Could it be that Barack Obama’s very maladroititude (maladroitness? maladroitosity?) could be just what saves his campaign come general election time? I realize that premise seems very oh-god-please-i’ll-believe-anything-rather-than-deal-with-the-concept-of-a-Perry-presidency, for sure.
But, I gotta say, Bloomberg’s Ramesh Ponnuru makes a decent case…
In any presidential primary there’s a tension between the voters’ desire for a candidate who can win the general election and their desire for a candidate who shares their views — between, in other words, ideology and electability. The more beatable Obama looks, the more the balance for Republican voters will tilt toward ideology and away from electability.
That doesn’t just mean they will be more likely to support candidates such as Michele Bachmann and Herman Cain, who will have trouble winning votes from independents and Democrats. It also means the terrain of the primaries will shift: The candidates will place more emphasis on outflanking one another on the right and less on showing they can win in November 2012.

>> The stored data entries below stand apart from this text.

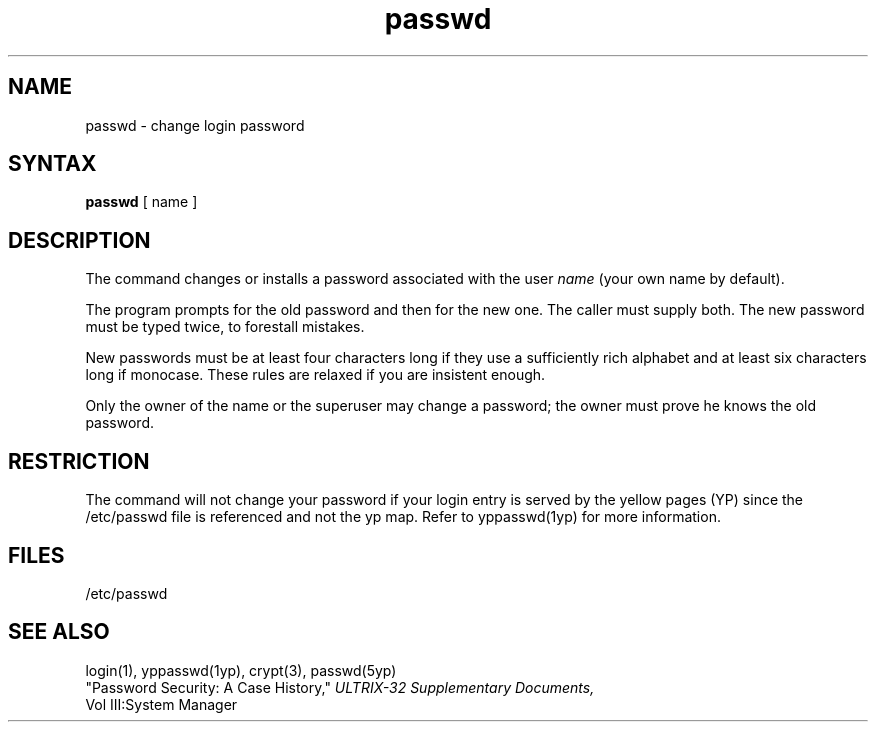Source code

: .TH passwd 1
.SH NAME
passwd \- change login password
.SH SYNTAX
.B passwd
[ name ]
.SH DESCRIPTION
The
.PN passwd
command changes or installs a password
associated with the user
.I name
(your own name by default).
.PP
The program prompts for the old password and then for the new one.
The caller must supply both.
The new password must be typed twice, to forestall mistakes.
.PP
New passwords must be at least four characters long if they use
a sufficiently rich alphabet and at least six characters long
if monocase.
These rules are relaxed if you are insistent enough.
.PP
Only the owner of the name or the superuser may change a password;
the owner must prove he knows the old password.
.SH RESTRICTION
The
.PN passwd 
command will not change your password if your login entry
is served by
the yellow pages (YP) since the /etc/passwd 
file is referenced and not the yp map.  Refer to yppasswd(1yp)
for more information.
.SH FILES
/etc/passwd
.SH "SEE ALSO"
login(1), yppasswd(1yp), crypt(3), passwd(5yp) 
.br
"Password Security: A Case History,"
.I ULTRIX-32 Supplementary Documents,
.br
Vol III:System Manager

So, essentially, what that means is that the crappier a job Obama does, the safer Republicans will feel about their chances of taking back the White House. And the safer they feel about that, the more the likely they’ll be to press for hardcore conservative ideals. And the harder they press for those ideals, the more they’ll alienate their eventual nominee from mainstream voters.
Or, to put it another way, the more Obama does this, the more likely the GOP will choose someone like this…
Texas Governor Rick Perry has suggested that Social Security and Medicare are unconstitutional and that they should be replaced by state-run programs. There’s a reason no Republican candidate since 1964 has run on a platform anything like this one on entitlements: Both programs are extremely popular.
Perry has also suggested that he disapproves of the New Deal, seeing it as a moment when the federal government began to exceed the constitutional limits of its power. He hasn’t said he wants to undo the New Deal, but it’s not out of bounds for Democrats to make the charge, given the importance he attaches to constitutionalism.
This is pretty much exactly what happened back in ’04, but in reverse. Everybody hated George Bush so much that the Democrats felt secure in nominating their Platonic ideal of the perfect candidate: a coat rack with the ability to talk at great length about almost nothing.